## TREŚĆ ZADANIA
Proszę kontynuować uzasadnienie wyroku w sporze o licencję na znak towarowy, podejmując tekst po jego ostatnim zdaniu.

## PRZYTOCZONY FRAGMENT
========

Pozwana Fundacja (...) w G. wniosła o oddalenie powództwa, zarzucając – między innymi – że przedmiotem umowy stron zawsze było uprawnienie powoda do wykorzystywania zarówno wizerunku D. M. jak też jego pseudonimu (przydomku) sportowego (...) w każdej postaci, oraz znaku towarowego. W zamian za to D. M.był uprawniony do prowizji w wymiarze określonego umową procentu od kwoty, stanowiącej przychód netto ze sprzedaży produktów oznaczonych każdym z elementów objętych licencją (wizerunek, znak towarowy (...)słowo(...)w jakiejkolwiek postaci). Ponieważ powód zamieszczał słowo (...) na opakowaniach swoich produktów również po III kwartale 2009 r. zapłacone przez niego wynagrodzenie nie jest świadczeniem nienależnym.

Wyrokiem z dnia 17 kwietnia 2010 r Sąd Okręgowy Sąd Gospodarczy w Krakowie, sygn. akt IX GC 617/11, oddalił powództwo co do kwoty 425 551,21 zł, umorzył postępowanie co do kwoty 375 254,52 zł. i zasądził od powoda na rzecz pozwanej kwotę 15 000 zł, tytułem kosztów postępowania. Wyrok ten – mimo pominięcia tego oznaczenia przez Sąd Okręgowy, ma charakter wyroku częściowego w rozumieniu art. 317 § 1 kpc.

Rozstrzygnięcie powyższe zostało poprzedzone następującymi ustaleniami faktycznymi Sądu Okręgowego, które Sąd ten w całości uznał za bezsporne.

(...) D. M.w roku 1999 zgłosił do Urzędu Patentowego znak towarowy (...). Umową z dnia 1 lipca 2005 r, będącą kontynuacją umowy z 2003 r, D. M. (1) udzielił powodowi (wówczas (...) spółka z o.o. w Z.) 50-letniej licencji (§ 4 ust. 2) na wykorzystywanie w/w znaku za wynagrodzeniem stanowiącym 2,6% przychodów netto (bez VAT) ze sprzedaży produktów oznaczonych znakiem (...). W zakres licencji wchodziło również prawo do korzystania z wizerunku D. M.i jego pseudonimu (...). W umowie (§ 1.7) powód zobowiązał się ponadto do uzyskiwania akceptacji D. M.do każdego konkretnego opakowania zawierającego znak.D. M.miał prawo do rozwiązania umowy w razie półrocznego opóźnienia obowiązanego w zapłacie wynagrodzenia (§ 4.4).

========

## PRZEDSTAWIONE INFORMACJE
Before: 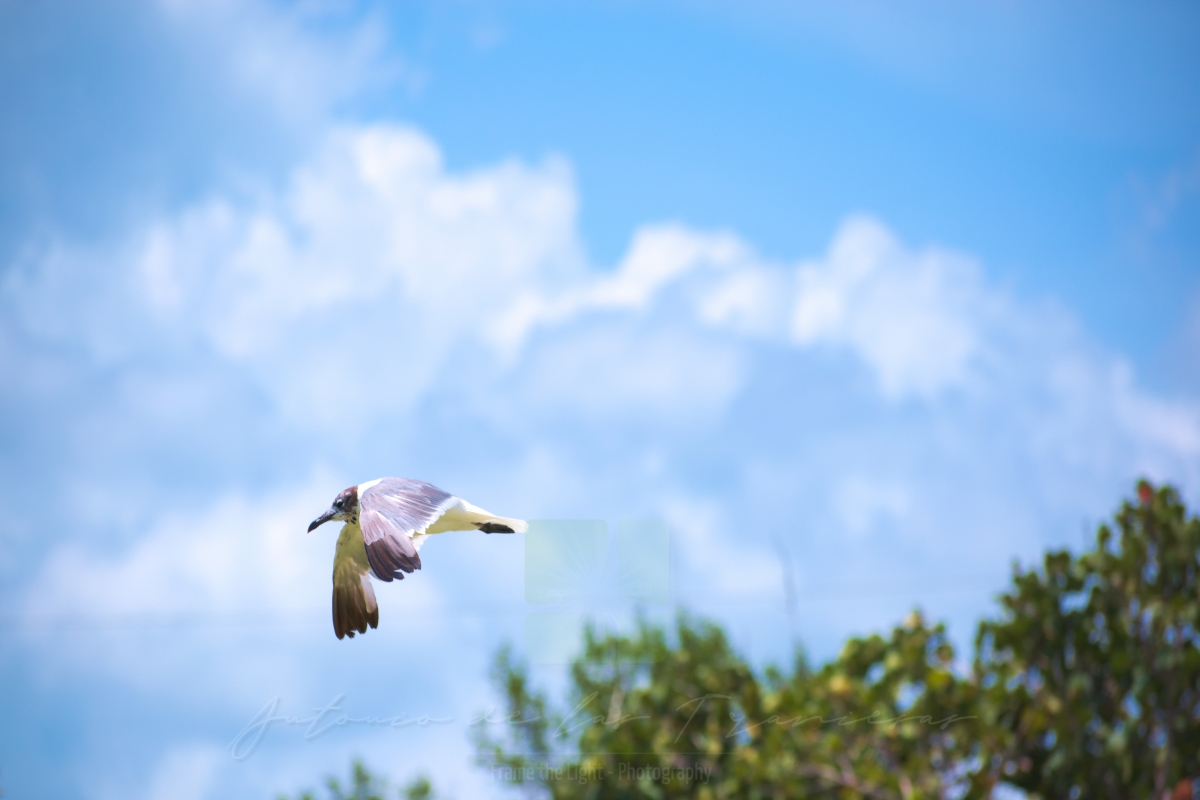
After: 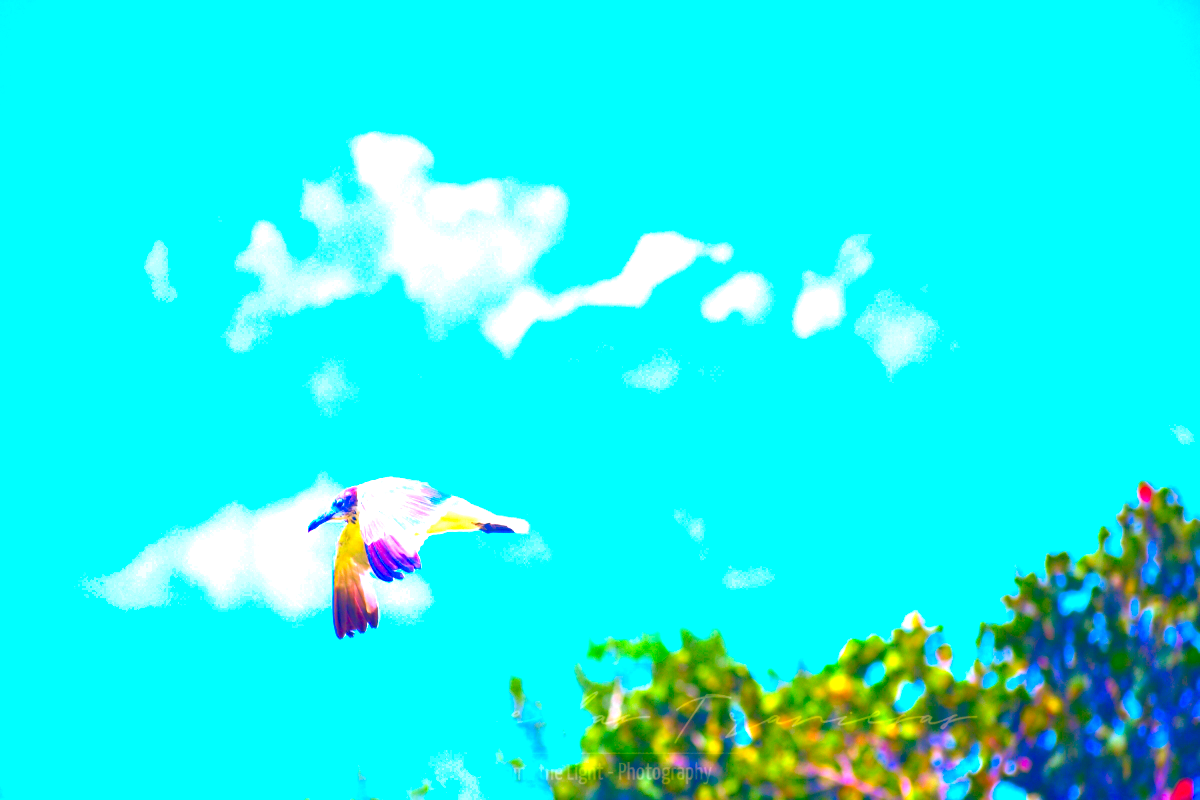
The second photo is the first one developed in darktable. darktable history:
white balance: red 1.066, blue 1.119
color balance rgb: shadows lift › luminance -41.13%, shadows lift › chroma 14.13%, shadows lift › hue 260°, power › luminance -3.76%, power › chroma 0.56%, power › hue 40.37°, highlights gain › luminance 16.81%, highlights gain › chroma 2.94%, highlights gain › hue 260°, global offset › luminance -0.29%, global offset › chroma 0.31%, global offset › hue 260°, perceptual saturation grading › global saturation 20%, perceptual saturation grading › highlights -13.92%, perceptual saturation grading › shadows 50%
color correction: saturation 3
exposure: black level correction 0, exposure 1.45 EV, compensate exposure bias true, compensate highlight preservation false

========

## ROZWIĄZANIE ZADANIA
Aneksem nr (...) z 23 marca 2006 r strony umowy postanowiły, że korzystanie z wizerunku D. M.może polegać na jego użyciu, jako elementu znaków towarowych. Aneksem nr (...) z 30 lipca 2006 r strony rozszerzyły umowę o korzystanie przez powoda ze znaku wspólnotowego (...). Wysokość prowizji nie uległa zmianie.

Powód zarejestrował na siebie szereg znaków towarowych ze słowem (...). W 2004 r zgłosił znaki: (...) i (...). W 2006 roku zgłosił ponownie znak (...), w innej szacie graficznej, i (...) E. Drink P. (...) B.”. W 2007 r powód zgłosił znak zawierający słowa(...) E. Drink” a ponadto znaki (...), (...) i (...). W roku 2009 powód zgłosił znaki: (...) w nowej butelce zaprojektowanej przez P. (...), „(...) P. is B.” i (...).

W dniu 1 stycznia 2007 r strony umowy zawarły kolejny aneks (nr (...)), gdzie postanowiły, że powód może rejestrować swoje znaki towarowe zawierające znak (...) D. M., jego imię i nazwisko oraz pseudonim (...). Przewidziana w umowie prowizja miała przysługiwać D. M.niezależnie od tego, czyim znakiem został oznaczony produkt powoda, o ile tylko znak ten wykorzystywał słowo (...), wizerunek lub imię i nazwisko. Jednocześnie strony obniżyły prowizję do 1,5%.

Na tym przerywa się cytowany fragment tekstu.